ESE ES MI CALZONCILLO

No sé cómo será la cosa ahora, pero cuando yo y mis amigos del colegio teníamos 15, la posibilidad de un viaje a donde sea era emocionante. Y si el viaje es a una playa despoblada y paradisíaca a donde nunca jamás fuiste, mejor.
Se van el Gordo, el Negro, el Burro y el Tanga. Comitiva peligrosa e inocente a la vez. No tan inocente como peligrosa, como cualquier ser humano de 15 años que se respete o pretenda alguna vez ser respetado.

En el aeropuerto Jorge Chávez la espera se torna densa. Los muchachos se organizan en dos grupos para que alguien cuide el equipaje de mano mientras otros caminan sin rumbo por el edificio. El Tanga y el Gordo vs el Burro y el Negro. El primer turno para el hueveo ambulatorio es para el Gordo y el Tanguita. Desaparecen entre la masa de viajeros y tripulantes y no vuelven más. Se les espera durante casi 3 horas sin que den señal alguna de vida. El Negro y el Burro sospechan y no se sienten cómodos en absoluto. Antes ya los han cagado estos dos pendejos. La idea es cagarlos de vuelta.

El Burro , creativo y emprendedor como siempre, decide sacar los calzoncillos del Tanga, flaco hasta la escualidez, de su maletín de mano y colocarlos dentro del equipaje del Gordo y viceversa. Al Gordo no se le dice así por las huevas.

Despega el avión y el sabotaje queda atrás. El pueblo piurano de Máncora en 1989, era demasiado perfecto como para pensar en cambiarse de calzoncillo o joderse pensando por qué a uno no le acomodan los que tiene puestos. Sobre todo si tienes 15 años.

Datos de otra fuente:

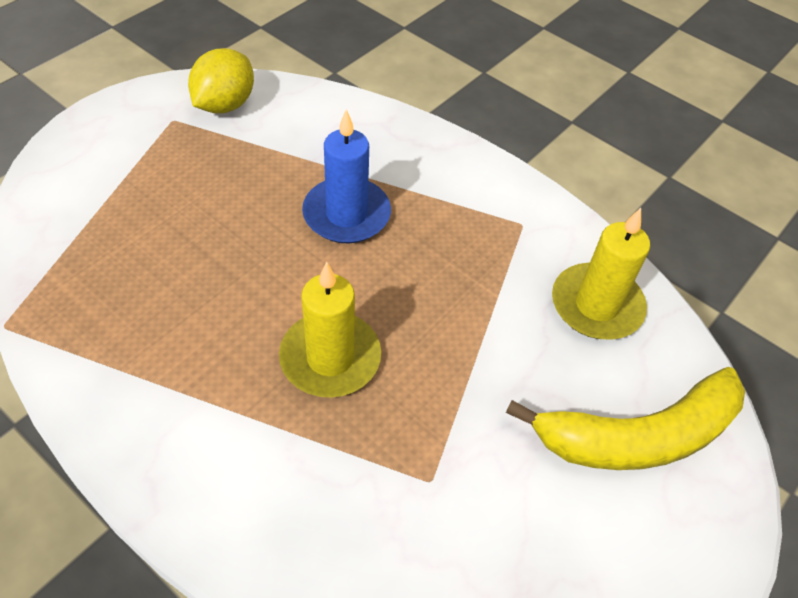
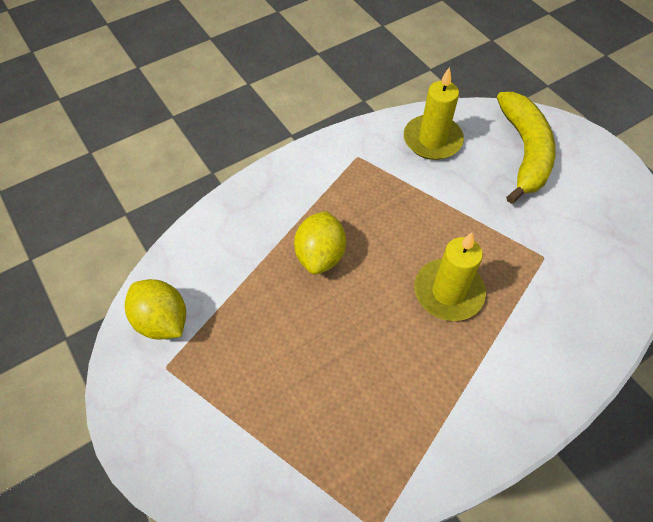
camera: 70 degrees left, 5 degrees up
(346, 214) = (320, 255): blue candle -> yellow lemon

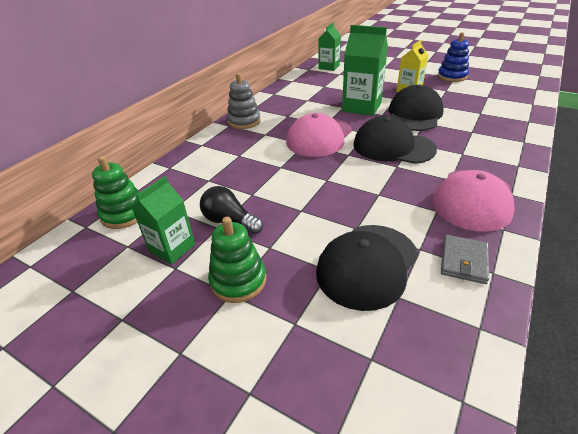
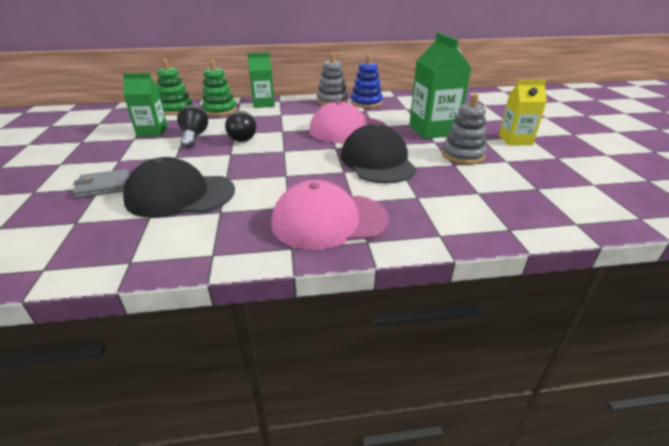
camera: 50 degrees right, 5 degrees down
(238, 280) = (132, 158): green stacking toy -> green stacking toy (220, 110)
(268, 192) = (243, 137): none -> black light bulb
(329, 67) = (490, 97): green carton -> green carton (263, 104)
(414, 114) = (462, 155): black cap -> grey stacking toy
(452, 76) = (604, 152): blue stacking toy -> blue stacking toy (366, 103)
(464, 261) = (218, 236): grey wallet -> grey wallet (104, 186)

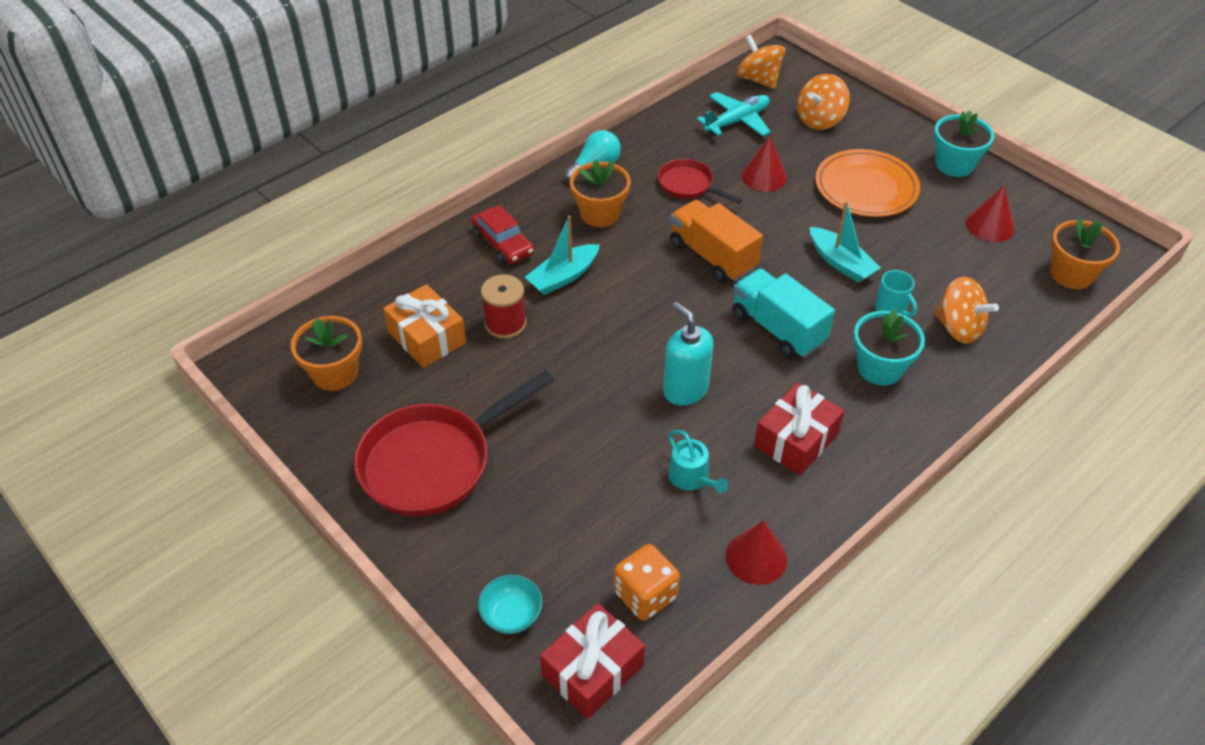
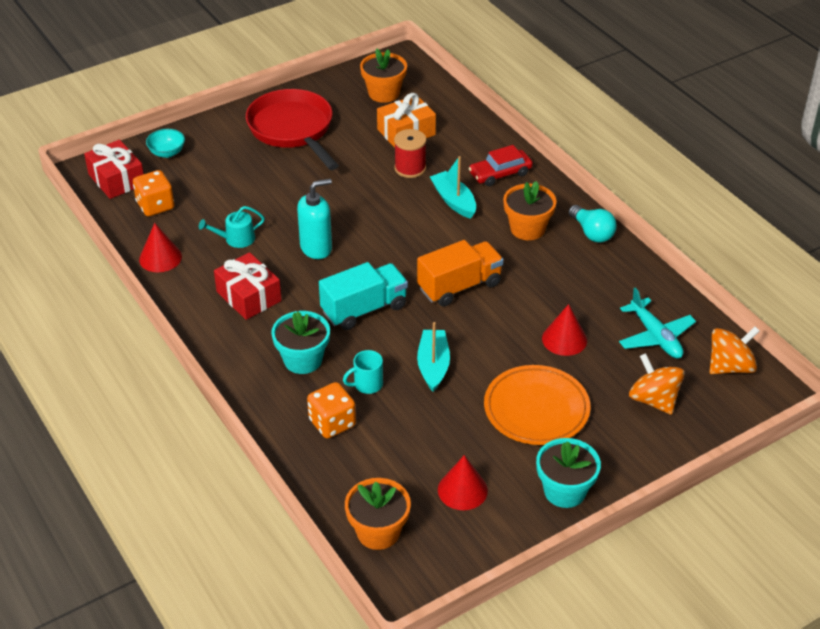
camera: 100 degrees right, 5 degrees down
(688, 185) = (558, 287): red pan -> none
(841, 263) = (433, 365): turquoise boat -> turquoise boat turned 120 degrees clockwise
(958, 328) = (332, 423): orange spinning top -> orange dice

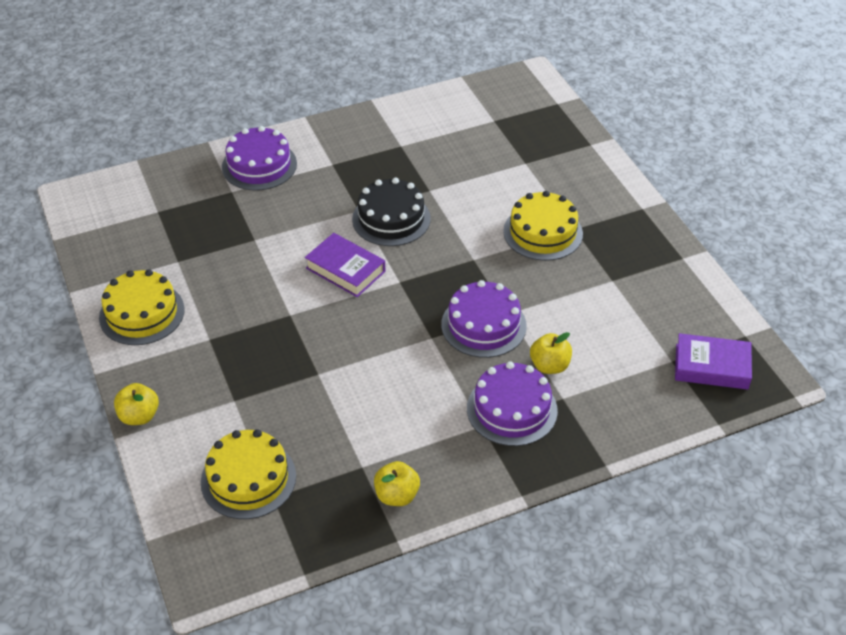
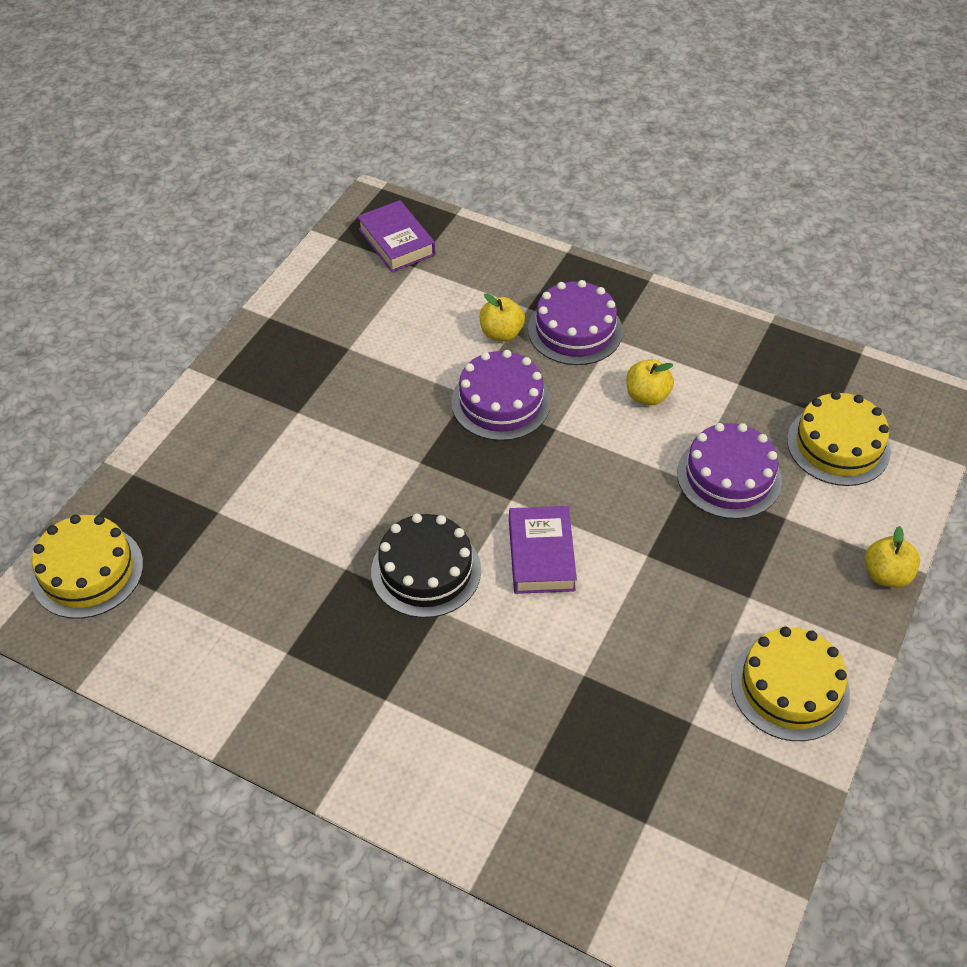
camera: 130 degrees left, 5 degrees up
(259, 165) = (460, 780): purple cake -> purple cake (729, 477)
(397, 495) = (736, 346): yellow apple -> yellow apple (647, 396)
(543, 232) = (326, 432): yellow cake -> yellow cake (87, 571)

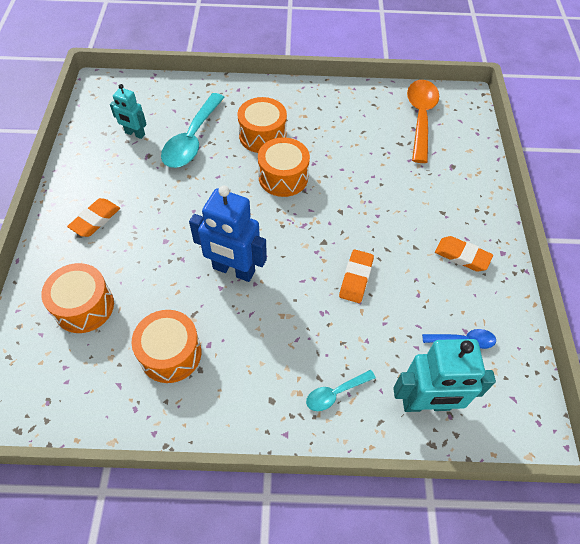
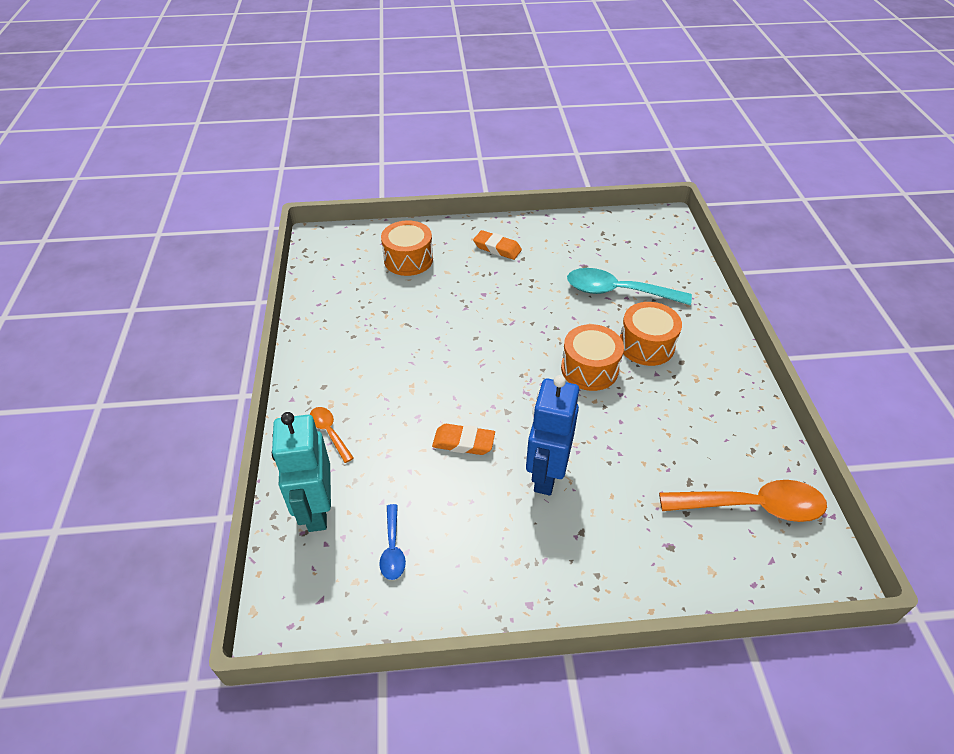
camera: 85 degrees right, 10 degrees down
(135, 134) = (609, 252): turquoise robot -> none
(170, 353) = (367, 316): orange drum -> none
(233, 270) = (458, 344): blue robot -> blue robot (546, 474)
(335, 393) = (329, 432): turquoise spoon -> orange spoon
(462, 256) = (514, 552): orange eraser -> none

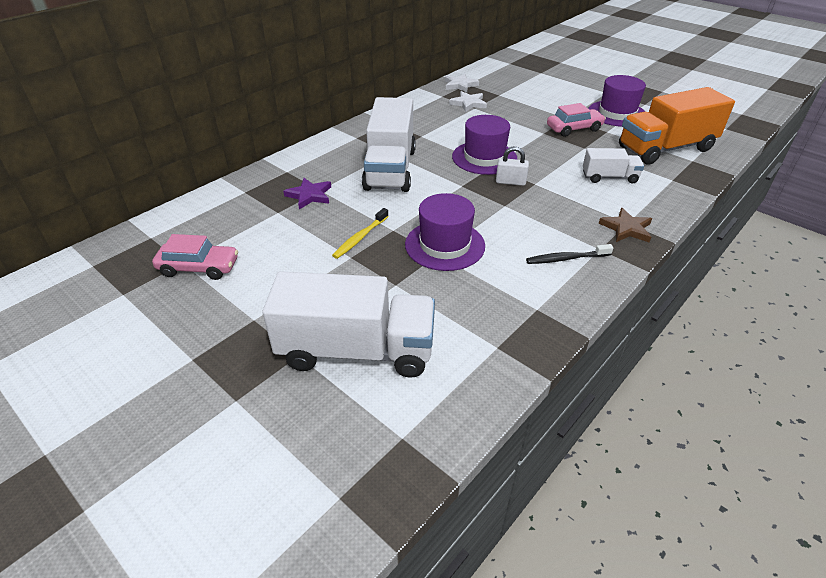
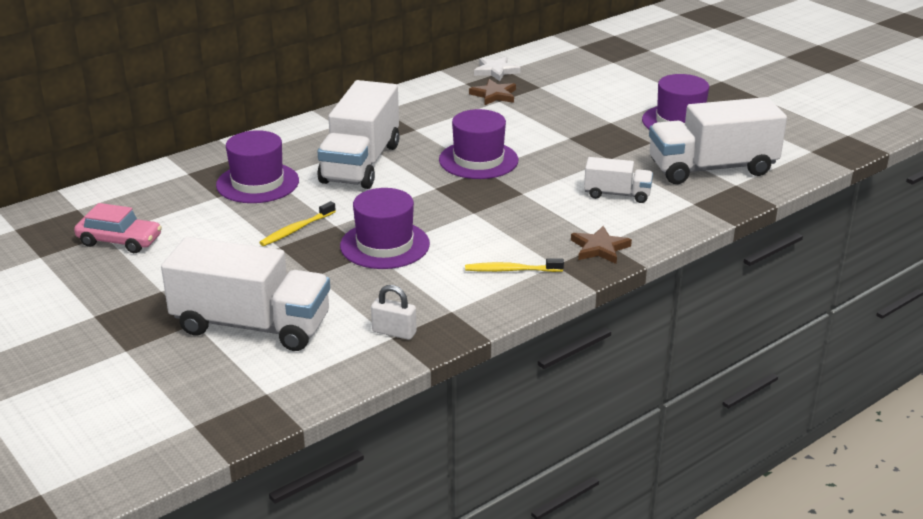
camera: 10 degrees right, 10 degrees down
(309, 195) = (257, 183): purple star -> purple hat
(468, 103) = (494, 95): white star -> brown star
(510, 182) = (494, 189): white padlock -> white padlock (394, 332)
(566, 259) = (511, 270): black toothbrush -> yellow toothbrush
(574, 129) = (610, 136): pink car -> none
(666, 149) = (712, 168): orange truck -> white truck

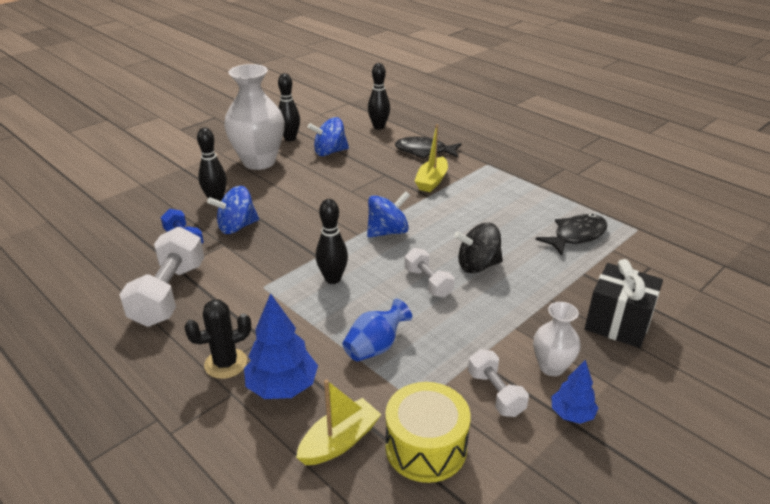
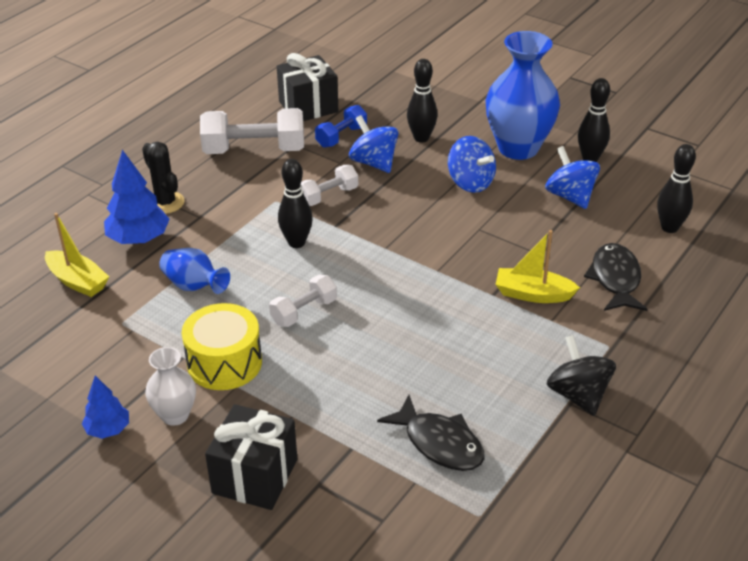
camera: 80 degrees right, 5 degrees up
(117, 254) = (308, 107): none -> black gift
(259, 162) = (518, 148): white vase -> blue vase
(388, 232) = (396, 270): blue spinning top -> blue spinning top (470, 183)
(426, 447) = (69, 332): yellow drum -> yellow drum (224, 363)
(477, 265) = (345, 349): black spinning top -> black spinning top (578, 395)
(495, 393) = (135, 373): white dumbbell -> white dumbbell (328, 196)

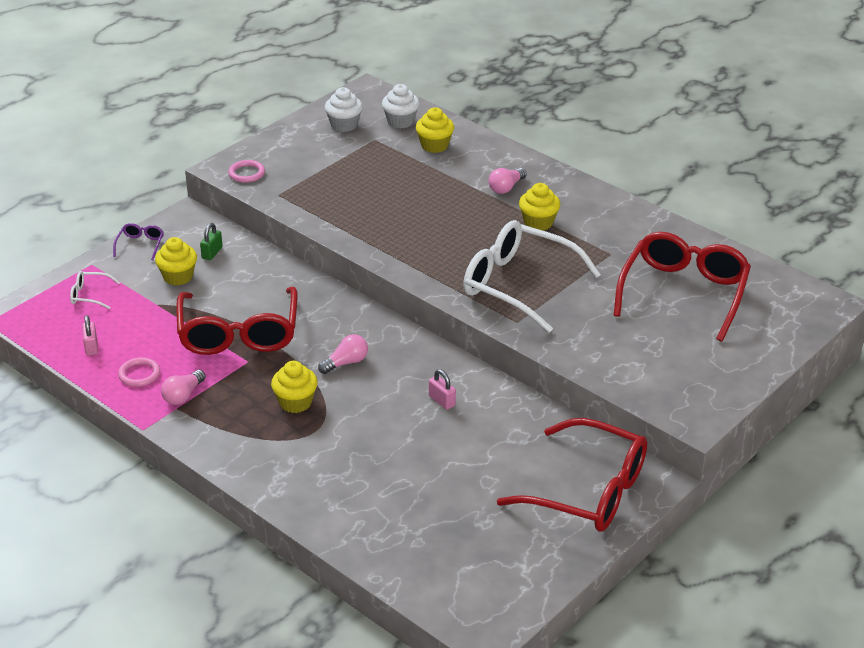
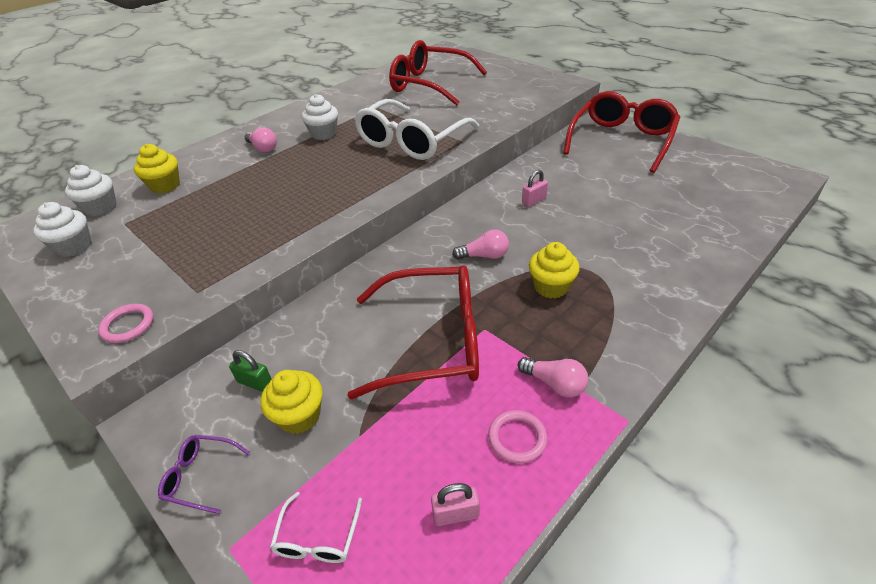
camera: 85 degrees left, 5 degrees up
(346, 363) = (484, 256): pink light bulb -> pink light bulb turned 120 degrees clockwise
(538, 223) = (324, 134): yellow cupcake -> white cupcake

El último día de la aventura, todos se cambiaban para enrumbar hacia el Aeropuerto de la ciudad de Piura y despegar hacia la realidad, cuando un grito interrumpió la tranquilidad del momento. “! Oe! ¡Ese es mi calzoncillo! El Gordo y el Tanga se cambiaban frente a frente, cuando al Gordo le llamó la atención que la ropa interior del Tanga tuviera un nudo a un lado como para que encaje con su escueta cintura y sus piernas estaban muy lejos de coincidir con el diámetro de las costuras de la prenda. El Gordo jamás se cambió de calzoncillo, así que para él era realmente una sorpresa.

Yo no sé cómo será la cosa ahora, pero cuando yo tenía 15 años, lo único que importaba era joder.